● **Study material**
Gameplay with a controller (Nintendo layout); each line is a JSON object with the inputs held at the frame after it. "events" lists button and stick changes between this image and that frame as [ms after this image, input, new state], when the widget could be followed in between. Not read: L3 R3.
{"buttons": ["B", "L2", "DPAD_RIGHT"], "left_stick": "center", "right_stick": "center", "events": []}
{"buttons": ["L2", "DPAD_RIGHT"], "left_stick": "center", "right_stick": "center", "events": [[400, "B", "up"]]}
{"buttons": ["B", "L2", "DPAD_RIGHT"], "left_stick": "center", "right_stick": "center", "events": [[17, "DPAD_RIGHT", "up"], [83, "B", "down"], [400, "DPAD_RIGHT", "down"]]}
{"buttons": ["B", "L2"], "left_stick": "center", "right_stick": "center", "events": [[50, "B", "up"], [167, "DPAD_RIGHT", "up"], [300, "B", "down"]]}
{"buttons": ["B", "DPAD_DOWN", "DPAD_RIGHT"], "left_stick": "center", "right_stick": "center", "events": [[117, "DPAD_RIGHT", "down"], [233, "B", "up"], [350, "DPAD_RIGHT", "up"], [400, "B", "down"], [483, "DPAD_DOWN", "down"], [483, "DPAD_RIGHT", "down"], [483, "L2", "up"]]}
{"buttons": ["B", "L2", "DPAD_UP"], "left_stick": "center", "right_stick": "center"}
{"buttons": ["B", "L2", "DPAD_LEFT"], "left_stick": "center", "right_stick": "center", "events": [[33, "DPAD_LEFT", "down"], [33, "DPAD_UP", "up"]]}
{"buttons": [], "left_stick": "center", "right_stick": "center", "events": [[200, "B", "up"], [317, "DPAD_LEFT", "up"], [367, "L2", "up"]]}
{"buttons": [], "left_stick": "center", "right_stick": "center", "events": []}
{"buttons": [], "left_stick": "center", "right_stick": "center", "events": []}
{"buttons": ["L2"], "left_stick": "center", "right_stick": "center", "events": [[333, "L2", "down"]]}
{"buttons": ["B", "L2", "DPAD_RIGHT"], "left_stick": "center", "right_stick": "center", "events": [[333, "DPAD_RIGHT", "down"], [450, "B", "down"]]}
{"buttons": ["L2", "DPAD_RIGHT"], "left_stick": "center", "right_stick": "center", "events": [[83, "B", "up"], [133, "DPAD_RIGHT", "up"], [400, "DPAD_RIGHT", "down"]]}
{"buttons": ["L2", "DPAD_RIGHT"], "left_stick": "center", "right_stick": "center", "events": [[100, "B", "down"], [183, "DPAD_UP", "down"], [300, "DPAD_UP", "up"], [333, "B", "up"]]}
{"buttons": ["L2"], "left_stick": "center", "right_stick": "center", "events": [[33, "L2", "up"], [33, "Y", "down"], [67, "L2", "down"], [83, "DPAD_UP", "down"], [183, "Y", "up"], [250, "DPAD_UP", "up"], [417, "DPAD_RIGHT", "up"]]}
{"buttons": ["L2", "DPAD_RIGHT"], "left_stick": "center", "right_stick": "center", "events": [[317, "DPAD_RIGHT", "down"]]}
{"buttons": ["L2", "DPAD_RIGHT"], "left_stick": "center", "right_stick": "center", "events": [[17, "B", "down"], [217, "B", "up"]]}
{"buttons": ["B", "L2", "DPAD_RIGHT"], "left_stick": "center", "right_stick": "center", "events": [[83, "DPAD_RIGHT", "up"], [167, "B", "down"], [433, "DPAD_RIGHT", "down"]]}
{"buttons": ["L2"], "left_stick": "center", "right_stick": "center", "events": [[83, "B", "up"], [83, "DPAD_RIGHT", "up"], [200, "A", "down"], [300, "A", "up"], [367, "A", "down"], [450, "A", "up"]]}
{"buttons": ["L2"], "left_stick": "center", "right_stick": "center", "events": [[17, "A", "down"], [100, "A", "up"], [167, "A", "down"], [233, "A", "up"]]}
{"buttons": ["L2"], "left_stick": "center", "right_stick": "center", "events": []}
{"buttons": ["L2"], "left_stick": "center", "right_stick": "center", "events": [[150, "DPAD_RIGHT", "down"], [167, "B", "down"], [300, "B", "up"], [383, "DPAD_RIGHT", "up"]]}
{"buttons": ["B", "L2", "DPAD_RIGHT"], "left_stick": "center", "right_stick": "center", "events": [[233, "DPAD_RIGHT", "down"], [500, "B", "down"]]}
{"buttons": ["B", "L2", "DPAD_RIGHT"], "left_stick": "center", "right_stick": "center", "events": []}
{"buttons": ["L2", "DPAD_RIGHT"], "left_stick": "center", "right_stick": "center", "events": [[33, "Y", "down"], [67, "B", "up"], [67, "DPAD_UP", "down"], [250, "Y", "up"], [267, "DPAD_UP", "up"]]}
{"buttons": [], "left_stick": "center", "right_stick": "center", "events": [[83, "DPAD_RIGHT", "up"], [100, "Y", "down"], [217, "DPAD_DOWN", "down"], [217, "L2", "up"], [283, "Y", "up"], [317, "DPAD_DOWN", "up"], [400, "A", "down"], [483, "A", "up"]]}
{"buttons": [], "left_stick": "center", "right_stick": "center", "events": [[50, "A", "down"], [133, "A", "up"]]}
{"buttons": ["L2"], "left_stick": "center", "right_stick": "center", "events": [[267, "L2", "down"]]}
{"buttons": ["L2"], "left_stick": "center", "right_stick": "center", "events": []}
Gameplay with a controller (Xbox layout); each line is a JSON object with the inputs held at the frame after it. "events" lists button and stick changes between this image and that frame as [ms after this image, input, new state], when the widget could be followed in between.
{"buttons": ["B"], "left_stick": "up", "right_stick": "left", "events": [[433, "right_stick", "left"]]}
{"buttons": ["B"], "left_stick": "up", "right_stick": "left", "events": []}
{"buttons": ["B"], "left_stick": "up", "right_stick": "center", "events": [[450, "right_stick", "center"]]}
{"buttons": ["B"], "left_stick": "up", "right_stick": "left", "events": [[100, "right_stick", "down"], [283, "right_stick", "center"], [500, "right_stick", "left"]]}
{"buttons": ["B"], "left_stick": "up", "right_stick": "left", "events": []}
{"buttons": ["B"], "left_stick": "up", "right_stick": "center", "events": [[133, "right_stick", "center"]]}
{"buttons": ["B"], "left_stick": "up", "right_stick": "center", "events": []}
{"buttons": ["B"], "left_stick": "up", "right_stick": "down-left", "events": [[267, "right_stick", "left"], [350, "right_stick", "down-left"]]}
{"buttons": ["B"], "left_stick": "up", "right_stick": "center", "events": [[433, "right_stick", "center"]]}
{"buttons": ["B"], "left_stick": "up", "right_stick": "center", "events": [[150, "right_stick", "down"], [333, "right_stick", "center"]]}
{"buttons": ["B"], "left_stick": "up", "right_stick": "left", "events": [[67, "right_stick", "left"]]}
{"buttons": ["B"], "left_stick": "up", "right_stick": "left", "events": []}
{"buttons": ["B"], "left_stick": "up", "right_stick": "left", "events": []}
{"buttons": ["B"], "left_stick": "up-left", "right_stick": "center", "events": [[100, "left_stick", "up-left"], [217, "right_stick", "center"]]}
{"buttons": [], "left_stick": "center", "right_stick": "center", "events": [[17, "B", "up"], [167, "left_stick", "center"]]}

● **Description of the task**
Write the records out again, character for character.

● **Answer to this exercise**
Gameplay with a controller (Nintendo layout); each line is a JSON object with the inputs held at the frame after it. "events" lists button and stick changes between this image and that frame as [ms after this image, input, new state], when the widget could be followed in between. Not read: L3 R3.
{"buttons": ["B", "L2", "DPAD_RIGHT"], "left_stick": "center", "right_stick": "center", "events": []}
{"buttons": ["L2", "DPAD_RIGHT"], "left_stick": "center", "right_stick": "center", "events": [[400, "B", "up"]]}
{"buttons": ["B", "L2", "DPAD_RIGHT"], "left_stick": "center", "right_stick": "center", "events": [[17, "DPAD_RIGHT", "up"], [83, "B", "down"], [400, "DPAD_RIGHT", "down"]]}
{"buttons": ["B", "L2"], "left_stick": "center", "right_stick": "center", "events": [[50, "B", "up"], [167, "DPAD_RIGHT", "up"], [300, "B", "down"]]}
{"buttons": ["B", "DPAD_DOWN", "DPAD_RIGHT"], "left_stick": "center", "right_stick": "center", "events": [[117, "DPAD_RIGHT", "down"], [233, "B", "up"], [350, "DPAD_RIGHT", "up"], [400, "B", "down"], [483, "DPAD_DOWN", "down"], [483, "DPAD_RIGHT", "down"], [483, "L2", "up"]]}
{"buttons": ["B", "L2", "DPAD_UP"], "left_stick": "center", "right_stick": "center"}
{"buttons": ["B", "L2", "DPAD_LEFT"], "left_stick": "center", "right_stick": "center", "events": [[33, "DPAD_LEFT", "down"], [33, "DPAD_UP", "up"]]}
{"buttons": [], "left_stick": "center", "right_stick": "center", "events": [[200, "B", "up"], [317, "DPAD_LEFT", "up"], [367, "L2", "up"]]}
{"buttons": [], "left_stick": "center", "right_stick": "center", "events": []}
{"buttons": [], "left_stick": "center", "right_stick": "center", "events": []}
{"buttons": ["L2"], "left_stick": "center", "right_stick": "center", "events": [[333, "L2", "down"]]}
{"buttons": ["B", "L2", "DPAD_RIGHT"], "left_stick": "center", "right_stick": "center", "events": [[333, "DPAD_RIGHT", "down"], [450, "B", "down"]]}
{"buttons": ["L2", "DPAD_RIGHT"], "left_stick": "center", "right_stick": "center", "events": [[83, "B", "up"], [133, "DPAD_RIGHT", "up"], [400, "DPAD_RIGHT", "down"]]}
{"buttons": ["L2", "DPAD_RIGHT"], "left_stick": "center", "right_stick": "center", "events": [[100, "B", "down"], [183, "DPAD_UP", "down"], [300, "DPAD_UP", "up"], [333, "B", "up"]]}
{"buttons": ["L2"], "left_stick": "center", "right_stick": "center", "events": [[33, "L2", "up"], [33, "Y", "down"], [67, "L2", "down"], [83, "DPAD_UP", "down"], [183, "Y", "up"], [250, "DPAD_UP", "up"], [417, "DPAD_RIGHT", "up"]]}
{"buttons": ["L2", "DPAD_RIGHT"], "left_stick": "center", "right_stick": "center", "events": [[317, "DPAD_RIGHT", "down"]]}
{"buttons": ["L2", "DPAD_RIGHT"], "left_stick": "center", "right_stick": "center", "events": [[17, "B", "down"], [217, "B", "up"]]}
{"buttons": ["B", "L2", "DPAD_RIGHT"], "left_stick": "center", "right_stick": "center", "events": [[83, "DPAD_RIGHT", "up"], [167, "B", "down"], [433, "DPAD_RIGHT", "down"]]}
{"buttons": ["L2"], "left_stick": "center", "right_stick": "center", "events": [[83, "B", "up"], [83, "DPAD_RIGHT", "up"], [200, "A", "down"], [300, "A", "up"], [367, "A", "down"], [450, "A", "up"]]}
{"buttons": ["L2"], "left_stick": "center", "right_stick": "center", "events": [[17, "A", "down"], [100, "A", "up"], [167, "A", "down"], [233, "A", "up"]]}
{"buttons": ["L2"], "left_stick": "center", "right_stick": "center", "events": []}
{"buttons": ["L2"], "left_stick": "center", "right_stick": "center", "events": [[150, "DPAD_RIGHT", "down"], [167, "B", "down"], [300, "B", "up"], [383, "DPAD_RIGHT", "up"]]}
{"buttons": ["B", "L2", "DPAD_RIGHT"], "left_stick": "center", "right_stick": "center", "events": [[233, "DPAD_RIGHT", "down"], [500, "B", "down"]]}
{"buttons": ["B", "L2", "DPAD_RIGHT"], "left_stick": "center", "right_stick": "center", "events": []}
{"buttons": ["L2", "DPAD_RIGHT"], "left_stick": "center", "right_stick": "center", "events": [[33, "Y", "down"], [67, "B", "up"], [67, "DPAD_UP", "down"], [250, "Y", "up"], [267, "DPAD_UP", "up"]]}
{"buttons": [], "left_stick": "center", "right_stick": "center", "events": [[83, "DPAD_RIGHT", "up"], [100, "Y", "down"], [217, "DPAD_DOWN", "down"], [217, "L2", "up"], [283, "Y", "up"], [317, "DPAD_DOWN", "up"], [400, "A", "down"], [483, "A", "up"]]}
{"buttons": [], "left_stick": "center", "right_stick": "center", "events": [[50, "A", "down"], [133, "A", "up"]]}
{"buttons": ["L2"], "left_stick": "center", "right_stick": "center", "events": [[267, "L2", "down"]]}
{"buttons": ["L2"], "left_stick": "center", "right_stick": "center", "events": []}
Gameplay with a controller (Xbox layout); each line is a JSON object with the inputs held at the frame after it. "events" lists button and stick changes between this image and that frame as [ms after this image, input, new state], when the widget could be followed in between.
{"buttons": ["B"], "left_stick": "up", "right_stick": "left", "events": [[433, "right_stick", "left"]]}
{"buttons": ["B"], "left_stick": "up", "right_stick": "left", "events": []}
{"buttons": ["B"], "left_stick": "up", "right_stick": "center", "events": [[450, "right_stick", "center"]]}
{"buttons": ["B"], "left_stick": "up", "right_stick": "left", "events": [[100, "right_stick", "down"], [283, "right_stick", "center"], [500, "right_stick", "left"]]}
{"buttons": ["B"], "left_stick": "up", "right_stick": "left", "events": []}
{"buttons": ["B"], "left_stick": "up", "right_stick": "center", "events": [[133, "right_stick", "center"]]}
{"buttons": ["B"], "left_stick": "up", "right_stick": "center", "events": []}
{"buttons": ["B"], "left_stick": "up", "right_stick": "down-left", "events": [[267, "right_stick", "left"], [350, "right_stick", "down-left"]]}
{"buttons": ["B"], "left_stick": "up", "right_stick": "center", "events": [[433, "right_stick", "center"]]}
{"buttons": ["B"], "left_stick": "up", "right_stick": "center", "events": [[150, "right_stick", "down"], [333, "right_stick", "center"]]}
{"buttons": ["B"], "left_stick": "up", "right_stick": "left", "events": [[67, "right_stick", "left"]]}
{"buttons": ["B"], "left_stick": "up", "right_stick": "left", "events": []}
{"buttons": ["B"], "left_stick": "up", "right_stick": "left", "events": []}
{"buttons": ["B"], "left_stick": "up-left", "right_stick": "center", "events": [[100, "left_stick", "up-left"], [217, "right_stick", "center"]]}
{"buttons": [], "left_stick": "center", "right_stick": "center", "events": [[17, "B", "up"], [167, "left_stick", "center"]]}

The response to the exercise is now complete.